Informacoes sobre ordens
| Nome do Produto | Numero de Catalogo | UNID | Preco | Qde | FAVORITOS | |
caspase-8 Plasmídeo duplo de Nickase (m) | sc-419469-NIC | 20 µg | $410.00 | |||
caspase-8 Plasmídeo duplo de Nickase (m2) | sc-419469-NIC-2 | 20 µg | $410.00 |
O gene Casp8 em camundongo codifica a caspase-8, uma protease iniciadora de cisteína que conecta a ativação de receptores de morte às cascatas de caspases a jusante e à execução da apoptose. Além da apoptose, a caspase-8 modula a sinalização inflamatória ligada ao NF-κB e restringe a necroptose ao regular a ativação da via RIPK1/RIPK3–MLKL, moldando assim as respostas imunes inatas e as decisões de destino celular. A atividade ou expressão desregulada da caspase-8 está associada a alterações na homeostase de linfócitos, sinalização aberrante de citocinas e defeitos no remodelamento tecidual.

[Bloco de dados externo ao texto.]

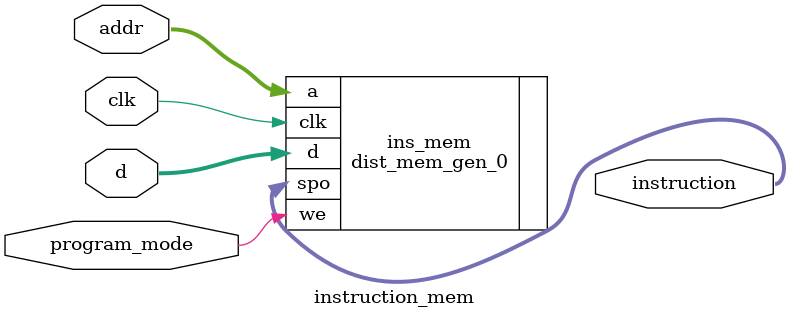
<source format=v>
`timescale 1ns / 1ps
module instruction_mem(
    input clk,
    input [10:0] addr,
    input [37:0] d,
    input program_mode,
    output [37:0] instruction
    );
    
    dist_mem_gen_0 ins_mem (
      .a(addr),
      .d(d),
      .clk(clk),
      .we(program_mode),
      .spo(instruction)
    );

endmodule

</source>
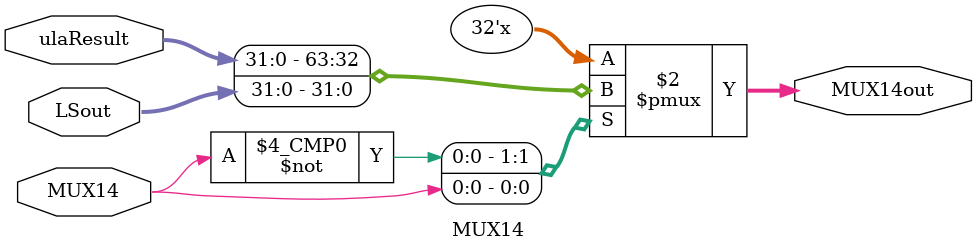
<source format=v>
module MUX14(MUX14, ulaResult, LSout, MUX14out);

input MUX14; 
input [31:0]  ulaResult, LSout; 
output reg[31:0]  MUX14out;

always @(*)
begin
    case (MUX14)
        1'b0: begin
            MUX14out[31:0] <= ulaResult[31:0];
        end
        1'b1: begin
        	MUX14out[31:0] <= LSout[31:0];
        end
    endcase
end
endmodule

</source>
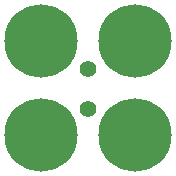
<source format=gtl>
%TF.GenerationSoftware,KiCad,Pcbnew,4.0.7-e2-6376~58~ubuntu16.04.1*%
%TF.CreationDate,2017-10-07T12:42:36-07:00*%
%TF.ProjectId,2x2-CdS-Photocell-TH,3278322D4364532D50686F746F63656C,v1.2*%
%TF.FileFunction,Copper,L1,Top,Signal*%
%FSLAX46Y46*%
G04 Gerber Fmt 4.6, Leading zero omitted, Abs format (unit mm)*
G04 Created by KiCad (PCBNEW 4.0.7-e2-6376~58~ubuntu16.04.1) date Sat Oct  7 12:42:36 2017*
%MOMM*%
%LPD*%
G01*
G04 APERTURE LIST*
%ADD10C,0.350000*%
%ADD11C,1.400000*%
%ADD12C,6.200000*%
%ADD13C,0.350000*%
G04 APERTURE END LIST*
D10*
D11*
X10349500Y-32144500D03*
X10349500Y-35544500D03*
D12*
X6351000Y-37781500D03*
X6351000Y-29781500D03*
X14351000Y-29781500D03*
X14351000Y-37781500D03*
D13*
X10349500Y-32144500D03*
X10349500Y-35544500D03*
X6351000Y-37781500D03*
X6351000Y-29781500D03*
X14351000Y-29781500D03*
X14351000Y-37781500D03*
M02*

</source>
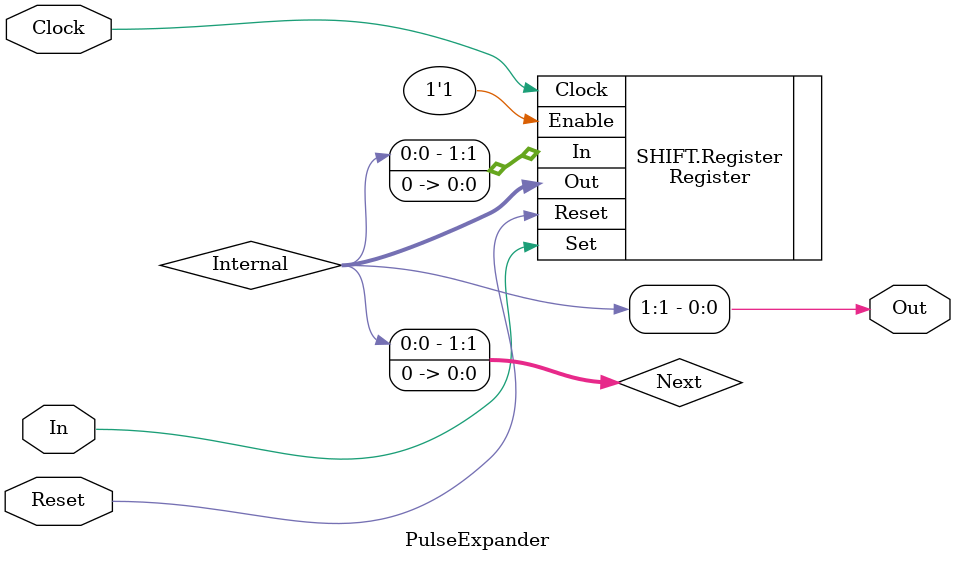
<source format=v>


//==============================================================================
//	Section:	Includes
//==============================================================================
`include "Const.vh"
//==============================================================================

//------------------------------------------------------------------------------
//	Module:		PulseExpander
//	Desc:		This module is designed to take a pulse signal in and widen it
//				to the specified number of cycles.  This is very useful in
//				clock crossings and reset generation.
//	Params:		Width:	Sets the width (in cycles) of the output
//				pulse
//------------------------------------------------------------------------------
module	PulseExpander(Clock, Reset, In, Out);
	//--------------------------------------------------------------------------
	//	Parameters
	//--------------------------------------------------------------------------
	parameter				Width =					2,
							Async =					0,
							AsyncReset =			0;
	//--------------------------------------------------------------------------
	
	//--------------------------------------------------------------------------
	//	Constants
	//--------------------------------------------------------------------------
	localparam				IWidth =				Async ? (Width - 1) : Width,
	`ifdef MACROSAFE
							I1Width =				`max(IWidth, 1);
	`else
							I1Width =				IWidth;
	`endif
	//--------------------------------------------------------------------------

	//--------------------------------------------------------------------------
	//	I/O
	//--------------------------------------------------------------------------
	input					Clock, Reset, In;
	output					Out;
	//--------------------------------------------------------------------------

	//--------------------------------------------------------------------------
	//	Wires
	//--------------------------------------------------------------------------
	wire	[I1Width-1:0]	Next;
	wire	[I1Width-1:0]	Internal;
	//--------------------------------------------------------------------------
	
	//--------------------------------------------------------------------------
	//	Assigns
	//--------------------------------------------------------------------------
	generate if (IWidth > 0) begin:IW0PLUS
		assign	Out =								Internal[IWidth-1] | (Async ? In : 1'b0);
	end else begin:IW0
		assign	Out =								(Async ? In : 1'b0);
	end endgenerate
	
	generate if (IWidth > 1) begin:IW1PLUS
		assign	Next =								{Internal[IWidth-2:0], 1'b0};
	end else begin:IW1
		assign	Next =								1'b0;
	end endgenerate
	//--------------------------------------------------------------------------

	//--------------------------------------------------------------------------
	//	Behavioral Shift Register Core
	//--------------------------------------------------------------------------
	generate if (IWidth > 0) begin:SHIFT
		Register	#(			.Width(				I1Width),
								.AsyncReset(		AsyncReset))
					Register(	.Clock(				Clock),
								.Reset(				Reset),
								.Set(				In),
								.Enable(			1'b1),
								.In(				Next),
								.Out(				Internal));
	end endgenerate
	//--------------------------------------------------------------------------
endmodule
//------------------------------------------------------------------------------

</source>
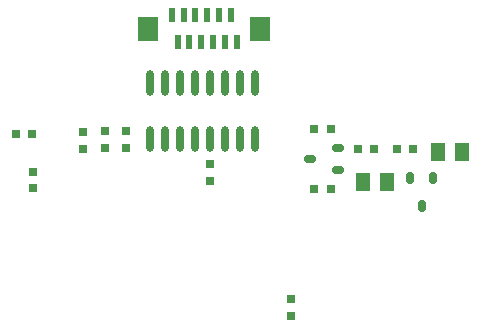
<source format=gbp>
G04 Layer_Color=128*
%FSLAX25Y25*%
%MOIN*%
G70*
G01*
G75*
%ADD17R,0.05000X0.06300*%
%ADD18O,0.02362X0.08661*%
G04:AMPARAMS|DCode=19|XSize=23.62mil|YSize=39.37mil|CornerRadius=5.91mil|HoleSize=0mil|Usage=FLASHONLY|Rotation=90.000|XOffset=0mil|YOffset=0mil|HoleType=Round|Shape=RoundedRectangle|*
%AMROUNDEDRECTD19*
21,1,0.02362,0.02756,0,0,90.0*
21,1,0.01181,0.03937,0,0,90.0*
1,1,0.01181,0.01378,0.00591*
1,1,0.01181,0.01378,-0.00591*
1,1,0.01181,-0.01378,-0.00591*
1,1,0.01181,-0.01378,0.00591*
%
%ADD19ROUNDEDRECTD19*%
G04:AMPARAMS|DCode=20|XSize=23.62mil|YSize=39.37mil|CornerRadius=5.91mil|HoleSize=0mil|Usage=FLASHONLY|Rotation=180.000|XOffset=0mil|YOffset=0mil|HoleType=Round|Shape=RoundedRectangle|*
%AMROUNDEDRECTD20*
21,1,0.02362,0.02756,0,0,180.0*
21,1,0.01181,0.03937,0,0,180.0*
1,1,0.01181,-0.00591,0.01378*
1,1,0.01181,0.00591,0.01378*
1,1,0.01181,0.00591,-0.01378*
1,1,0.01181,-0.00591,-0.01378*
%
%ADD20ROUNDEDRECTD20*%
%ADD21R,0.03000X0.03000*%
%ADD22R,0.03000X0.03000*%
%ADD23R,0.07087X0.07874*%
%ADD24R,0.01969X0.04921*%
D17*
X3830000Y3017800D02*
D03*
X3822000D02*
D03*
X3855000Y3027800D02*
D03*
X3847000D02*
D03*
D18*
X3751000Y3050949D02*
D03*
X3756000D02*
D03*
X3761000D02*
D03*
X3766000D02*
D03*
X3771000D02*
D03*
X3776000D02*
D03*
X3781000D02*
D03*
X3786000D02*
D03*
X3751000Y3032051D02*
D03*
X3756000D02*
D03*
X3761000D02*
D03*
X3766000D02*
D03*
X3771000D02*
D03*
X3776000D02*
D03*
X3781000D02*
D03*
X3786000D02*
D03*
D19*
X3804276Y3025500D02*
D03*
X3813725Y3021760D02*
D03*
Y3029240D02*
D03*
D20*
X3841500Y3009776D02*
D03*
X3845240Y3019224D02*
D03*
X3837760D02*
D03*
D21*
X3820275Y3029000D02*
D03*
X3825725D02*
D03*
X3833275D02*
D03*
X3838725D02*
D03*
X3711725Y3034000D02*
D03*
X3706275D02*
D03*
X3805775Y3015500D02*
D03*
X3811225D02*
D03*
X3805775Y3035500D02*
D03*
X3811225D02*
D03*
D22*
X3728500Y3034450D02*
D03*
Y3029000D02*
D03*
X3712000Y3021225D02*
D03*
Y3015775D02*
D03*
X3771000Y3023725D02*
D03*
Y3018275D02*
D03*
X3798000Y2978725D02*
D03*
Y2973275D02*
D03*
X3736000Y3034750D02*
D03*
Y3029250D02*
D03*
X3743000D02*
D03*
Y3034750D02*
D03*
D23*
X3787717Y3069000D02*
D03*
X3750315D02*
D03*
D24*
X3779842Y3064571D02*
D03*
X3775906D02*
D03*
X3771968D02*
D03*
X3768031D02*
D03*
X3764095D02*
D03*
X3760157D02*
D03*
X3777874Y3073429D02*
D03*
X3773937D02*
D03*
X3770000D02*
D03*
X3766063D02*
D03*
X3762126D02*
D03*
X3758189D02*
D03*
M02*

</source>
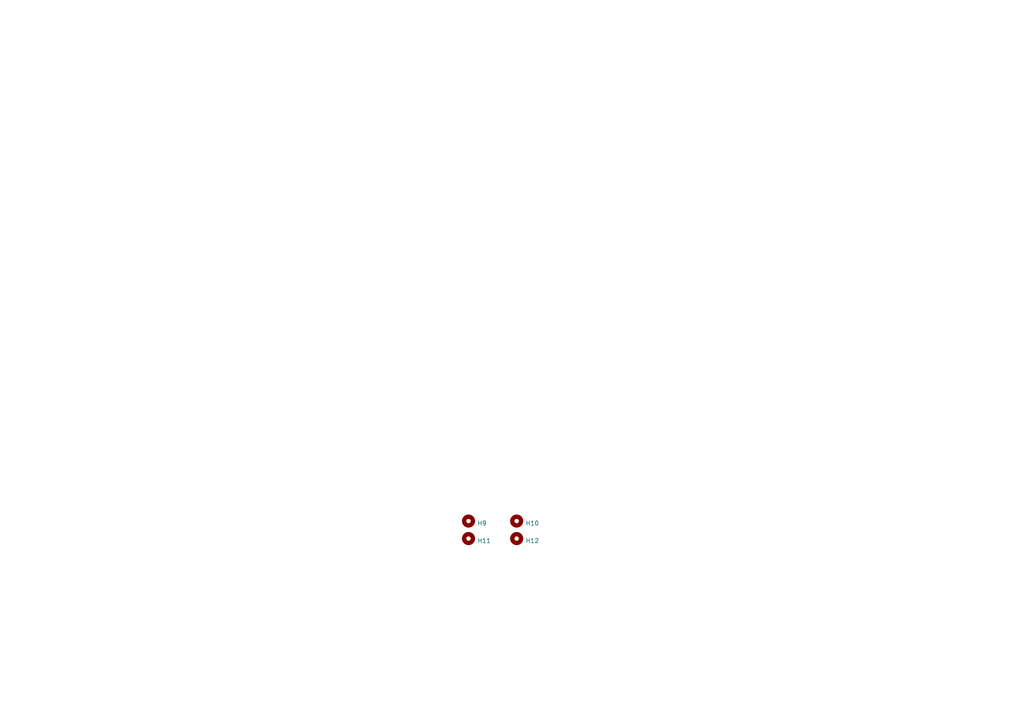
<source format=kicad_sch>
(kicad_sch (version 20230121) (generator eeschema)

  (uuid 7bb261ae-2abe-4529-9e51-67d9cf0e8f0a)

  (paper "A4")

  (title_block
    (date "2021-04-05")
    (rev "#0")
    (comment 4 "AM/FM Player  Otto Tuil")
  )

  (lib_symbols
    (symbol "Mechanical:MountingHole" (pin_names (offset 1.016)) (in_bom yes) (on_board yes)
      (property "Reference" "H" (at 0 5.08 0)
        (effects (font (size 1.27 1.27)))
      )
      (property "Value" "MountingHole" (at 0 3.175 0)
        (effects (font (size 1.27 1.27)))
      )
      (property "Footprint" "" (at 0 0 0)
        (effects (font (size 1.27 1.27)) hide)
      )
      (property "Datasheet" "~" (at 0 0 0)
        (effects (font (size 1.27 1.27)) hide)
      )
      (property "ki_keywords" "mounting hole" (at 0 0 0)
        (effects (font (size 1.27 1.27)) hide)
      )
      (property "ki_description" "Mounting Hole without connection" (at 0 0 0)
        (effects (font (size 1.27 1.27)) hide)
      )
      (property "ki_fp_filters" "MountingHole*" (at 0 0 0)
        (effects (font (size 1.27 1.27)) hide)
      )
      (symbol "MountingHole_0_1"
        (circle (center 0 0) (radius 1.27)
          (stroke (width 1.27) (type default))
          (fill (type none))
        )
      )
    )
  )


  (symbol (lib_id "Mechanical:MountingHole") (at 135.89 156.21 0) (unit 1)
    (in_bom yes) (on_board yes) (dnp no) (fields_autoplaced)
    (uuid 222b0ab2-cebf-4008-9aea-8dfa279d549e)
    (property "Reference" "H11" (at 138.43 156.845 0)
      (effects (font (size 1.27 1.27)) (justify left))
    )
    (property "Value" "MountingHole" (at 138.43 158.115 0)
      (effects (font (size 1.27 1.27)) (justify left) hide)
    )
    (property "Footprint" "MountingHole:MountingHole_3.5mm" (at 135.89 156.21 0)
      (effects (font (size 1.27 1.27)) hide)
    )
    (property "Datasheet" "~" (at 135.89 156.21 0)
      (effects (font (size 1.27 1.27)) hide)
    )
    (instances
      (project "PlayerFront01"
        (path "/7bb261ae-2abe-4529-9e51-67d9cf0e8f0a"
          (reference "H11") (unit 1)
        )
      )
    )
  )

  (symbol (lib_id "Mechanical:MountingHole") (at 149.86 151.13 0) (unit 1)
    (in_bom yes) (on_board yes) (dnp no) (fields_autoplaced)
    (uuid 5c6422a4-f4b5-4fef-8656-8f9dea375419)
    (property "Reference" "H10" (at 152.4 151.765 0)
      (effects (font (size 1.27 1.27)) (justify left))
    )
    (property "Value" "MountingHole" (at 152.4 153.035 0)
      (effects (font (size 1.27 1.27)) (justify left) hide)
    )
    (property "Footprint" "MountingHole:MountingHole_3.5mm" (at 149.86 151.13 0)
      (effects (font (size 1.27 1.27)) hide)
    )
    (property "Datasheet" "~" (at 149.86 151.13 0)
      (effects (font (size 1.27 1.27)) hide)
    )
    (instances
      (project "PlayerFront01"
        (path "/7bb261ae-2abe-4529-9e51-67d9cf0e8f0a"
          (reference "H10") (unit 1)
        )
      )
    )
  )

  (symbol (lib_id "Mechanical:MountingHole") (at 135.89 151.13 0) (unit 1)
    (in_bom yes) (on_board yes) (dnp no) (fields_autoplaced)
    (uuid 8ba98024-9f40-4e7c-a86e-1f5f63dcc6c1)
    (property "Reference" "H9" (at 138.43 151.765 0)
      (effects (font (size 1.27 1.27)) (justify left))
    )
    (property "Value" "MountingHole" (at 138.43 153.035 0)
      (effects (font (size 1.27 1.27)) (justify left) hide)
    )
    (property "Footprint" "MountingHole:MountingHole_3.5mm" (at 135.89 151.13 0)
      (effects (font (size 1.27 1.27)) hide)
    )
    (property "Datasheet" "~" (at 135.89 151.13 0)
      (effects (font (size 1.27 1.27)) hide)
    )
    (instances
      (project "PlayerFront01"
        (path "/7bb261ae-2abe-4529-9e51-67d9cf0e8f0a"
          (reference "H9") (unit 1)
        )
      )
    )
  )

  (symbol (lib_id "Mechanical:MountingHole") (at 149.86 156.21 0) (unit 1)
    (in_bom yes) (on_board yes) (dnp no) (fields_autoplaced)
    (uuid 8fac4aeb-bd10-45b1-9bf3-caf20387ec80)
    (property "Reference" "H12" (at 152.4 156.845 0)
      (effects (font (size 1.27 1.27)) (justify left))
    )
    (property "Value" "MountingHole" (at 152.4 158.115 0)
      (effects (font (size 1.27 1.27)) (justify left) hide)
    )
    (property "Footprint" "MountingHole:MountingHole_3.5mm" (at 149.86 156.21 0)
      (effects (font (size 1.27 1.27)) hide)
    )
    (property "Datasheet" "~" (at 149.86 156.21 0)
      (effects (font (size 1.27 1.27)) hide)
    )
    (instances
      (project "PlayerFront01"
        (path "/7bb261ae-2abe-4529-9e51-67d9cf0e8f0a"
          (reference "H12") (unit 1)
        )
      )
    )
  )

  (sheet_instances
    (path "/" (page "1"))
  )
)

</source>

Essas funções tornam o Casp8 um nó-chave para estudar a apoptose extrínseca, a comunicação cruzada entre vias inflamatórias e o equilíbrio da morte celular programada em modelos murinos de fenótipos imunes e neuroinflamatórios.
caspase-8 O Plasmídeo de Nickase Dupla (m) consiste num par de plasmídeos combinados, concebidos para a edição de alta especificidade do locus Casp8 em linhas celulares mouse. Cada plasmídeo expressa uma nickase Cas9 D10A e um sgRNA distinto que tem como alvo cadeias de ADN opostas dentro de Casp8. Quando direcionadas para locais adjacentes em cadeias de ADN opostas, as duas nickases geram cortes deslocados numa única cadeia que, em conjunto, produzem uma quebra escalonada de cadeia dupla, exigindo uma atividade coordenada no alvo por parte de ambas as guias. A quebra de ADN resultante é resolvida por vias de reparação celular endógenas, mais frequentemente através da junção de extremidades não homólogas (NHEJ), levando a inserções ou deleções que perturbam a função Casp8. Ao exigir o envolvimento de dois sgRNA no locus alvo, a abordagem de dupla nickase aumenta a especificidade da edição e fornece uma estratégia CRISPR complementar para aplicações em que se deseja um controlo adicional sobre a precisão do direcionamento.
Para apoiar a identificação eficiente das células editadas, um plasmídeo codifica GFP para visualização fluorescente das populações transfectadas, enquanto o plasmídeo complementar transporta um gene de resistência à puromicina para seleção antibiótica. Em conjunto, estas características apoiam o enriquecimento eficiente das populações co-transfectadas e simplificam a validação dos clones com Casp8 interrompido.
Apenas para uso em investigação. Não se destina a uso diagnóstico ou terapêutico.